» **Directions**
Restate verbatim the span of lines below between the line with "middle pip: (502, 384)" and the line with "thumb mcp: (29, 504)", including those two lines, and only that span.
*** Provided data Section Begins ***
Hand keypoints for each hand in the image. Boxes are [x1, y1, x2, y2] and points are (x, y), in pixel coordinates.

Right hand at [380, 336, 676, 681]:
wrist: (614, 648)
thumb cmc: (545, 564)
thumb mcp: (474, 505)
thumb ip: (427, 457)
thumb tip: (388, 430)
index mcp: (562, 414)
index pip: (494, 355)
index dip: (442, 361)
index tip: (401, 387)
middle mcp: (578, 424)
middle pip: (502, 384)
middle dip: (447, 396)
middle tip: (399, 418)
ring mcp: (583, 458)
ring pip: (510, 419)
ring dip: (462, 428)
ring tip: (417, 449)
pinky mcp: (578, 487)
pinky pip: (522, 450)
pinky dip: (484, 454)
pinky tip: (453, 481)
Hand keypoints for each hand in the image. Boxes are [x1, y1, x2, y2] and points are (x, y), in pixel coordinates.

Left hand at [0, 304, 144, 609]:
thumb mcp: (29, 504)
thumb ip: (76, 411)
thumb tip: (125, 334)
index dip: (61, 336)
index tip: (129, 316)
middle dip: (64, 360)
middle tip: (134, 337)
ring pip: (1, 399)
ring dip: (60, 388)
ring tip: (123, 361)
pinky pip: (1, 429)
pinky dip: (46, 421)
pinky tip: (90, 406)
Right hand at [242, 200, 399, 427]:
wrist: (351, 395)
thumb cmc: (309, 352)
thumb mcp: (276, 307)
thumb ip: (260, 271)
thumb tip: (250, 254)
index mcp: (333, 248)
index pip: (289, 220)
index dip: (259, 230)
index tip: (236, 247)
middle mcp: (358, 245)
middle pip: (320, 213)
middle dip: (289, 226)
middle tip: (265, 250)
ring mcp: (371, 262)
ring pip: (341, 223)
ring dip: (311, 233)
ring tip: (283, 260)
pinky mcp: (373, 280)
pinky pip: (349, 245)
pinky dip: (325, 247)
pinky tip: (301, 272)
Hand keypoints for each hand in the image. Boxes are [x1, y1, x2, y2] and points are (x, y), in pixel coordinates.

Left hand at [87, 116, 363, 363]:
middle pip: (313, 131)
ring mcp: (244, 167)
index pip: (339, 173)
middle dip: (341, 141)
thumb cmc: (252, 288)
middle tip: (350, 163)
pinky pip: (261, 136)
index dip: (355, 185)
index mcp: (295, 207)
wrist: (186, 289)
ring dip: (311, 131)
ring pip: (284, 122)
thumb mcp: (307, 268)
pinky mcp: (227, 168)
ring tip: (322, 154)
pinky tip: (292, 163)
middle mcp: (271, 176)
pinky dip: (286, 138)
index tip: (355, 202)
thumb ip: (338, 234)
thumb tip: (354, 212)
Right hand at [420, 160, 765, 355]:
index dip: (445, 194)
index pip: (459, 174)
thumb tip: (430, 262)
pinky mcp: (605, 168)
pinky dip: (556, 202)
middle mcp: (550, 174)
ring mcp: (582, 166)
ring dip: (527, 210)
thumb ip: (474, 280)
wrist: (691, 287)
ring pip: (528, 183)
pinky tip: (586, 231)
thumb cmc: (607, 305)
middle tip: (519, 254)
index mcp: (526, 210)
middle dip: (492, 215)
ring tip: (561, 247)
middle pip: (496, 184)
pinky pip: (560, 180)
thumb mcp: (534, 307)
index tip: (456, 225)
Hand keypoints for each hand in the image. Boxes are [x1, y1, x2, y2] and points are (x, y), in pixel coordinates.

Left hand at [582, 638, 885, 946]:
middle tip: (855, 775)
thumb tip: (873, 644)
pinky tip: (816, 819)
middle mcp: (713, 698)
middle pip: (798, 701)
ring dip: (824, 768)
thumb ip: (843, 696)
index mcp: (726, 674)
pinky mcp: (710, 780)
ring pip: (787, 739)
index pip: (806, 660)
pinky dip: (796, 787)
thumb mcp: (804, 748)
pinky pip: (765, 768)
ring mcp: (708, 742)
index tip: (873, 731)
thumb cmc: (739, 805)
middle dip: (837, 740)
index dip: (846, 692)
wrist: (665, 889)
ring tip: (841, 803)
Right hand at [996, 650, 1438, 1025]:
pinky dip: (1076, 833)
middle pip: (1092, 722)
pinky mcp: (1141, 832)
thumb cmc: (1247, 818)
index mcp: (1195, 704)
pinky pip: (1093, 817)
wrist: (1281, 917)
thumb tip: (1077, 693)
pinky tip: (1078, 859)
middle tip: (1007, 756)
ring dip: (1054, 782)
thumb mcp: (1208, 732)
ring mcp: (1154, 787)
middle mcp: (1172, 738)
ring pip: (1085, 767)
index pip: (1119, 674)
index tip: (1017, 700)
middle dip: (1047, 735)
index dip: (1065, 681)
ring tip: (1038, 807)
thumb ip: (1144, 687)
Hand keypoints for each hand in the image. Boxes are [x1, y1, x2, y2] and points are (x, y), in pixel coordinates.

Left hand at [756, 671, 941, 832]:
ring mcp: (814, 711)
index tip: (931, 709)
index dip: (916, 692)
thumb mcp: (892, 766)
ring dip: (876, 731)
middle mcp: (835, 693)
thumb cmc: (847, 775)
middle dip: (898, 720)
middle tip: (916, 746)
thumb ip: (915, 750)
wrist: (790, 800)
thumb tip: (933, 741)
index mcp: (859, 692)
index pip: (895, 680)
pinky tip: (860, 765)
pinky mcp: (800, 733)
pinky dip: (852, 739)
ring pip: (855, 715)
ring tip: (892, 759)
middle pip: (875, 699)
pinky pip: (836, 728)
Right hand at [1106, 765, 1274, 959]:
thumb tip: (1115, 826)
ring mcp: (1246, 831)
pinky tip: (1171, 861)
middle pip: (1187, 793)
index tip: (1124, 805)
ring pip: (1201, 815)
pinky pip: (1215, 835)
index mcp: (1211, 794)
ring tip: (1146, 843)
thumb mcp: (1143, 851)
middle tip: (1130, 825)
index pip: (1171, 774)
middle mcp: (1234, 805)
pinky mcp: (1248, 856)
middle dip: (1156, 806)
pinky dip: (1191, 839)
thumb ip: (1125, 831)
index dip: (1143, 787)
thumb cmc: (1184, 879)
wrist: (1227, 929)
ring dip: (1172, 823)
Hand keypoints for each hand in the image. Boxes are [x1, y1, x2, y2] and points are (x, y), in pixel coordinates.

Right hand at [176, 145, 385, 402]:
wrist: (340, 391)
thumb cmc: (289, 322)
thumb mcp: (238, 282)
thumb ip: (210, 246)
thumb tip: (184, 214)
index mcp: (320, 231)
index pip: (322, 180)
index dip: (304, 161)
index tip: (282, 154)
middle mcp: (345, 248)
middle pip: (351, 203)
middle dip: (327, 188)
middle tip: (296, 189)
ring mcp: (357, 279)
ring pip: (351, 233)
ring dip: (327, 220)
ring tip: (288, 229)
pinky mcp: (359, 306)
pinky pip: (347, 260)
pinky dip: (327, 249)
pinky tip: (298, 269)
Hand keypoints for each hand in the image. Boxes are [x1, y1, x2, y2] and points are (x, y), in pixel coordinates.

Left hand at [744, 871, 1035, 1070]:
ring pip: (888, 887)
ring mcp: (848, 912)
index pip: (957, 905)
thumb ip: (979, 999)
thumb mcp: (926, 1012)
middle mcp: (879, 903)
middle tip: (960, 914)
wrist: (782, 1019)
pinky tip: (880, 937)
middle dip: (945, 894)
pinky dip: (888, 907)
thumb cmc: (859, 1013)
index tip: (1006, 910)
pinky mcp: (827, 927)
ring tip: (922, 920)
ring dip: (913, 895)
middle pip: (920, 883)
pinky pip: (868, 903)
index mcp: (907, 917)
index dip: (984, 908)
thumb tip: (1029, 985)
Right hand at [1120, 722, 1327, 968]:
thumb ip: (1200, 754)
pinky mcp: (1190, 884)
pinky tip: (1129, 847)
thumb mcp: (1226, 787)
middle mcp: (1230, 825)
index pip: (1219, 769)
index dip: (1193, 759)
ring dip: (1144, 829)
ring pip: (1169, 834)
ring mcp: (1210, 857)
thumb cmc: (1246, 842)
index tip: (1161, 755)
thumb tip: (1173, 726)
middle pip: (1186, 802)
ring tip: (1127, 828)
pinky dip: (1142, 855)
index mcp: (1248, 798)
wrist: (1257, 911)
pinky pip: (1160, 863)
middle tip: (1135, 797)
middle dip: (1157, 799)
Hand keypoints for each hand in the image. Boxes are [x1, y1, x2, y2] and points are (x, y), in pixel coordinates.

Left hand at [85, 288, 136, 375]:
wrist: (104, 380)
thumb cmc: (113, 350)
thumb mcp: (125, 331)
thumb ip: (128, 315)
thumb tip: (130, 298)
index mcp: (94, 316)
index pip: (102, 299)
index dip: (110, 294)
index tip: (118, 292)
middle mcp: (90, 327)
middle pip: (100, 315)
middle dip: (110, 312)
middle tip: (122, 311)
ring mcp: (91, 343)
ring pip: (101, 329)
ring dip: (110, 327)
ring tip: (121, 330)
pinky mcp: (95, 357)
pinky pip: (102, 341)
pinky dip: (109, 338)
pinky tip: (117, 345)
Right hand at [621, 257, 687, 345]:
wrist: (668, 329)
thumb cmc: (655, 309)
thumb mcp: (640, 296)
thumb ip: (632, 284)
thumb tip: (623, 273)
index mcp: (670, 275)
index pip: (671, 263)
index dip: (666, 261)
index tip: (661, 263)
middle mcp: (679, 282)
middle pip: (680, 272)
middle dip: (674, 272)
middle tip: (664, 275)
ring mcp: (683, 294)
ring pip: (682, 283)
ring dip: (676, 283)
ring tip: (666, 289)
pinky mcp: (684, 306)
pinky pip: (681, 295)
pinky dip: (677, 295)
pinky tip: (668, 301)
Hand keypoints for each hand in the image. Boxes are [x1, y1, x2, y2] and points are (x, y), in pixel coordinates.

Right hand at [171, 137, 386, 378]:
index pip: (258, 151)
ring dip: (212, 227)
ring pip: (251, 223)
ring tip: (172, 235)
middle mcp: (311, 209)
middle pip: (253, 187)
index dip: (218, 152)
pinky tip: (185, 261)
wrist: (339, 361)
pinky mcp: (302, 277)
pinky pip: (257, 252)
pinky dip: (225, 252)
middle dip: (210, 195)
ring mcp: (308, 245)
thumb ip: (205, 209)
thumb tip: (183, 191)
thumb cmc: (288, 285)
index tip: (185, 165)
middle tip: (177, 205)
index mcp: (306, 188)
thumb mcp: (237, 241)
*** Provided data Section Ends ***
» **Task response**
middle pip: (502, 384)
middle dip: (447, 396)
middle tip: (399, 418)
ring mcp: (583, 458)
ring pip: (510, 419)
ring dip: (462, 428)
ring tip: (417, 449)
pinky mcp: (578, 487)
pinky pip: (522, 450)
pinky dip: (484, 454)
pinky tip: (453, 481)
Hand keypoints for each hand in the image. Boxes are [x1, y1, x2, y2] and points are (x, y), in pixel coordinates.

Left hand at [0, 304, 144, 609]:
thumb mcp: (29, 504)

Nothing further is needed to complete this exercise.